“London Whale” Case Shows Difficulty of Assigning Individual Blame for Corporate Behaviors
The recent decision by the U.S. government to close its criminal case against traders at JPMorgan Chase charged with concealing billions of dollars in losses reveals how difficult it is to assign individual blame in a corporate matter. According to a July 21 account in The New York Times, prosecutors dropped their five-year case in reaction to new statements by whistleblower-trader Bruno Iksil, known as the London Whale for his outside bets. Iksil, who had previously blamed the prosecution’s low-level targets, threw the reliability of his testimony into doubt with new statements shifting the blame to the bank’s top executives. Two years ago, the Financial Conduct Authority (FCA) in London had also dropped its criminal case against the traders after a three-year effort, though the FCA did successfully press civil charges along with the SEC and banking regulators, which together exacted $920 million in penalties from the bank nearly four years ago.
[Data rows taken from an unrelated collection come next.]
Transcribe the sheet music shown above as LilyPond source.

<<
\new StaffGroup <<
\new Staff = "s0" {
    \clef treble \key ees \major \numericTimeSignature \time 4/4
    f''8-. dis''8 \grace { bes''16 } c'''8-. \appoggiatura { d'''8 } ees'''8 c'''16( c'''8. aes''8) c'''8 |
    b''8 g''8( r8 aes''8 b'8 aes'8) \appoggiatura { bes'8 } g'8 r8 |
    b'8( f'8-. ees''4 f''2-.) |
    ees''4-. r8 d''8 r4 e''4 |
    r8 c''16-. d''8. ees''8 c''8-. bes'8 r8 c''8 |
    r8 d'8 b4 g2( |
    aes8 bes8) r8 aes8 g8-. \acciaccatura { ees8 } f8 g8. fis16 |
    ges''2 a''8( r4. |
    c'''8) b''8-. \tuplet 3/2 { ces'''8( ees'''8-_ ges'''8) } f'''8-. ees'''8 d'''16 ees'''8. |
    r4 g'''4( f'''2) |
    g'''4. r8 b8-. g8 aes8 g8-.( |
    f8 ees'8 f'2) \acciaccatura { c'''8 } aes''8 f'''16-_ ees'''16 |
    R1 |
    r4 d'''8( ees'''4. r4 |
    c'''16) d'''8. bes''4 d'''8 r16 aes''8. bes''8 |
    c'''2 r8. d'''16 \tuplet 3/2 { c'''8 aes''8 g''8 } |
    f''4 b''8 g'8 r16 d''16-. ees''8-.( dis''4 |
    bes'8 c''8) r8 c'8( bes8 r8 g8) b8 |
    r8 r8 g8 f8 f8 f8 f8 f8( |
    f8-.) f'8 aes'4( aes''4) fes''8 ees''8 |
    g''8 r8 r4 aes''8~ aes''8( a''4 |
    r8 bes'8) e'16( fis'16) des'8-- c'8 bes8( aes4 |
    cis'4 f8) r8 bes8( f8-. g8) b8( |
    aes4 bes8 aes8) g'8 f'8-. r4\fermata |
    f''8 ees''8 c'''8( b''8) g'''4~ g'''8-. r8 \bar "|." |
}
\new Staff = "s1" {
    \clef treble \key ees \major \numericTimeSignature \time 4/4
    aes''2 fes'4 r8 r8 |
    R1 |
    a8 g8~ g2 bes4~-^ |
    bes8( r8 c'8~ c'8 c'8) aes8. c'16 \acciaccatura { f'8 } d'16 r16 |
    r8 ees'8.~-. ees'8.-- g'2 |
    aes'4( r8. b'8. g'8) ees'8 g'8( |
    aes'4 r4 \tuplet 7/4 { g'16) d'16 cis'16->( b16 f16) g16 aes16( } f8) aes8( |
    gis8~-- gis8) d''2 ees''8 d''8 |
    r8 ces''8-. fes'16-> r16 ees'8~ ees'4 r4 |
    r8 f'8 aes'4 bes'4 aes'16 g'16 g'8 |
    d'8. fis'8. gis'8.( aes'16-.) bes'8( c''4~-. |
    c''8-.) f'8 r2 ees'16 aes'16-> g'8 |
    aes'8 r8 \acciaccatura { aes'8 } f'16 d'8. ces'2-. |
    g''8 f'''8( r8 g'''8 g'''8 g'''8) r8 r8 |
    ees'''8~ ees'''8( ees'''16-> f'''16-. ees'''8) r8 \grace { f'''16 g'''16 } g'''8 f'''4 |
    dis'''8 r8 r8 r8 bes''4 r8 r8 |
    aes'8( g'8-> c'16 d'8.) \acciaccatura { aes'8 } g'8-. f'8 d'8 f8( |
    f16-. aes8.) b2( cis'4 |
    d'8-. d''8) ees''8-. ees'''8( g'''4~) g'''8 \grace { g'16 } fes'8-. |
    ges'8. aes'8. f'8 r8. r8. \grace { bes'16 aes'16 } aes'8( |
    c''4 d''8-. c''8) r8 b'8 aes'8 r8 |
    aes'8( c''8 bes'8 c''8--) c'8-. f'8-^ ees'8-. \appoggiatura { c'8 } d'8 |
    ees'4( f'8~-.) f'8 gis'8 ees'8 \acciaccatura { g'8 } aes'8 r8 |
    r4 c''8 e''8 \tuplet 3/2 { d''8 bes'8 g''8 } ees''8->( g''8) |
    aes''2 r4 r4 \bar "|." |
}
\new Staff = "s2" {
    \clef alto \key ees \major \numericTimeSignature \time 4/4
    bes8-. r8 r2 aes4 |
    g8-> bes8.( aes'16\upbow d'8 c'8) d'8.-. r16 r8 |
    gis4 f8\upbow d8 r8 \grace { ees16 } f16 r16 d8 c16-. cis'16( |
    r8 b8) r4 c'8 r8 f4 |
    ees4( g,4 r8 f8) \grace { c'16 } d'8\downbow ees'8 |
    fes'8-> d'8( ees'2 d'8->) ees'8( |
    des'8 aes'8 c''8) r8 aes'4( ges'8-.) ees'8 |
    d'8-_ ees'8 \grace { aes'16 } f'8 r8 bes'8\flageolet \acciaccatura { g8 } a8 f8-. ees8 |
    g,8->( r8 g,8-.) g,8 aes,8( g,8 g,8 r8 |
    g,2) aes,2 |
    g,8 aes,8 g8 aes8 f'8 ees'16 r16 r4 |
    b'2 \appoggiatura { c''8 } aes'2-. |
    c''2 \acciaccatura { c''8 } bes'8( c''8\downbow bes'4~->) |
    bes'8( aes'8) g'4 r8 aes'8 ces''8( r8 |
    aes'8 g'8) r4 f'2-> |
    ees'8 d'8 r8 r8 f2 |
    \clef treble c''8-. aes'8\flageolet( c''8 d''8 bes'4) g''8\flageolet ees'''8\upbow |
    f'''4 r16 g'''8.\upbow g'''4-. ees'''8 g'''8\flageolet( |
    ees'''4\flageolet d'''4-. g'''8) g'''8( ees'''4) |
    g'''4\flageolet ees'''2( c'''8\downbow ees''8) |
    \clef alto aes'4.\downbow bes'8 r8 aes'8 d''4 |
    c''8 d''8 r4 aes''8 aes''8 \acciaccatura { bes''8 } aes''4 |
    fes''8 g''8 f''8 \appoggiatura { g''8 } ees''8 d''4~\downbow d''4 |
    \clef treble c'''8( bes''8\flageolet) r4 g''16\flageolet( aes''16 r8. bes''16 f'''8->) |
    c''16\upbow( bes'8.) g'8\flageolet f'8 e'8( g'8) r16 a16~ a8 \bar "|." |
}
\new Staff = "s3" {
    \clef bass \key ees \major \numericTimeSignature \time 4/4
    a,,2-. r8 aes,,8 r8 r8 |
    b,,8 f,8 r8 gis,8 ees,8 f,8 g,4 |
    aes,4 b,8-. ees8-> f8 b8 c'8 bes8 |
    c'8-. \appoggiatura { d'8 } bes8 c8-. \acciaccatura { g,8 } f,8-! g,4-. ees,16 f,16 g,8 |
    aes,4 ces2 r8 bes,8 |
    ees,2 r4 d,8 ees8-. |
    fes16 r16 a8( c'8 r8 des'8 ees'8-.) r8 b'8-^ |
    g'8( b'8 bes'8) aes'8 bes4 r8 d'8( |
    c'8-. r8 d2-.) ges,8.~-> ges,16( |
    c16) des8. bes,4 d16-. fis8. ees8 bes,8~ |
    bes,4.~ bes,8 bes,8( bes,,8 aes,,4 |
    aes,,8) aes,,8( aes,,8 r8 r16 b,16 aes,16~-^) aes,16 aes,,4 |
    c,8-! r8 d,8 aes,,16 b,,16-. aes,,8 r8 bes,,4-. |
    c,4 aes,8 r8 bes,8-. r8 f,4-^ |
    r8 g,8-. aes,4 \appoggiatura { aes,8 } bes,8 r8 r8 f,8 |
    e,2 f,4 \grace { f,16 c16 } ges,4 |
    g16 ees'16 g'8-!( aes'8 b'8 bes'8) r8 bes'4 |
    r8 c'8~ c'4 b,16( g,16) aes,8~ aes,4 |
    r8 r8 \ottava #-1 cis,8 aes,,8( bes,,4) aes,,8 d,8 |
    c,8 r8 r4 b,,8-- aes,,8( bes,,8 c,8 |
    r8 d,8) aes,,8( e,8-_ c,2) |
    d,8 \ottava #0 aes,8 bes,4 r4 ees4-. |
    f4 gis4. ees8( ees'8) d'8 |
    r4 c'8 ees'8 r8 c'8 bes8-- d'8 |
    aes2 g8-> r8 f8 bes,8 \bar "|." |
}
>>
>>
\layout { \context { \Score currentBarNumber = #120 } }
Ever since September 2015, when then Deputy Attorney General Sally Yates set forth a new Individual Accountability Policy, the government has asked companies to name individual wrongdoers, rather than taking blame as a company. But the memo has not had the impact its architects had hoped. For example, a recent law professor blog on culpability for cases under the Foreign Corrupt Practices Act (not a factor in the JPMorgan case) notes that since the Yates memo, there have been some 20 cases, but not a single company employee has been charged.